- Born: Vitorio Zaccarini 1 October 1933 Aberdeen, Scotland
- Died: 2 January 1981 (aged 47) Balfron, Scotland
- Occupation: Actor

= Victor Carin =

Scottish actor and director (1933–1981)

Victor Carin (1 October 1933 – 2 January 1981) was a Scottish actor, director, and translator, who wrote for radio, television, film, and the stage.

Carin was born in Aberdeen and grew up in Stonehaven in Kincardineshire. His mother was Scottish and his father was Italian. He took the stage name "Carin" from his birth name Zaccarini. Carin wrote in 1974 that he lived for a time in Italy "just after the war" and that part of his education included translating the works of Italian playwright Carlo Goldoni, as well as French plays, including works by Molière. He trained as an actor in London and returned to Scotland in 1958. He joined the Gateway Theatre Company in 1961 as an actor, giving strong performances as Pantites in Ada F. Kay's The Man from Thermopylae (1961) and in George Bernard Shaw's Pygmalion (1962). He became the company's director of productions in 1963 and remained in that role until the Gateway closed in 1965.

His television acting roles include Chief Inspector Menzies in Sutherland's Law, Inspector Mackenzie in Raffles, and Baron Lamond in the 1980 series Doom Castle. He portrayed Virgil Earp in the 1966 Doctor Who episode "The O.K. Corral". He appeared in the critically acclaimed 1971 BBC television adaptation of the novel Sunset Song as Chae Strachan.

Carin performed in multiple BBC radio productions, such as the 1963 radio play The Hammers of Fingal by Angus MacVicar, the 1964 serial Sanctuary Isle by Bill Knox, and the 1980 Radio Scotland production Smoke Screen by John Lawson.

Carin translated four plays into Scots. His first translation, The Hypochondriack (a translation of Molière's The Imaginary Invalid) was first presented at the Gateway Theatre in 1963. It was also produced at the Perth Theatre in 1977 and the Pitlochry Festival Theatre in 1991. Carin changed the names in the play to Scottish names. His second translation, The Servant o' Twa Maisters (translated from Carlo Goldoni's The Servant of Two Masters) was the Royal Lyceum Theatre Company's debut production in 1965. It was produced there again the following year and in 1977, and at the Perth Theatre in 1983. In 2009, it was produced at the Pitlochry Festival Theatre. Carin's version of the play is set in Edinburgh.

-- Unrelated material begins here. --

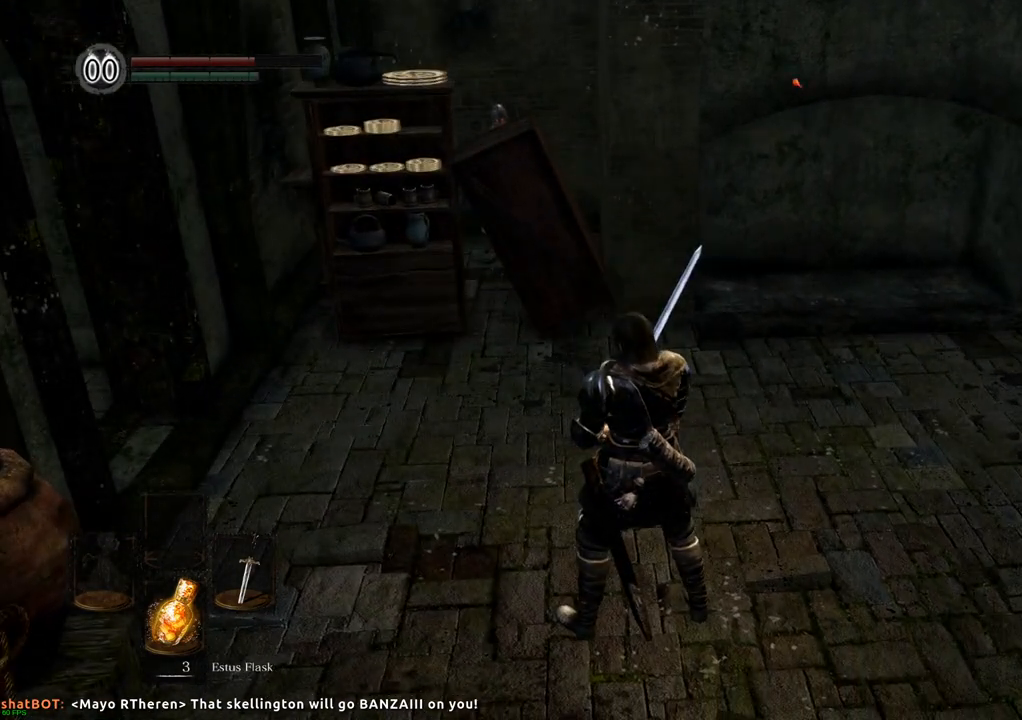
{"buttons": [], "left_stick": "center", "right_stick": "center", "events": [[150, "left_stick", "left"], [383, "left_stick", "center"]]}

Carin's 1968 translation The Chippit Chantie (a translation of Heinrich von Kleist's The Broken Jug) debuted at the Royal Lyceum Theatre in 1968. It was produced at the Dundee Repertory Theatre in 1974 and the Perth Theatre in 1989. It was also presented in 2003 at St Serf's Hall, Goldenacre. Carin used an English intermediary text to create his version of the play and adapted it to take place in Scotland. In 1976, his translation A Muckle Steer (a translation of Ludvig Holberg's The Fidget) was produced at the Perth Theatre. Carin also used an English intermediary text for this translation and adapted the setting to Scotland.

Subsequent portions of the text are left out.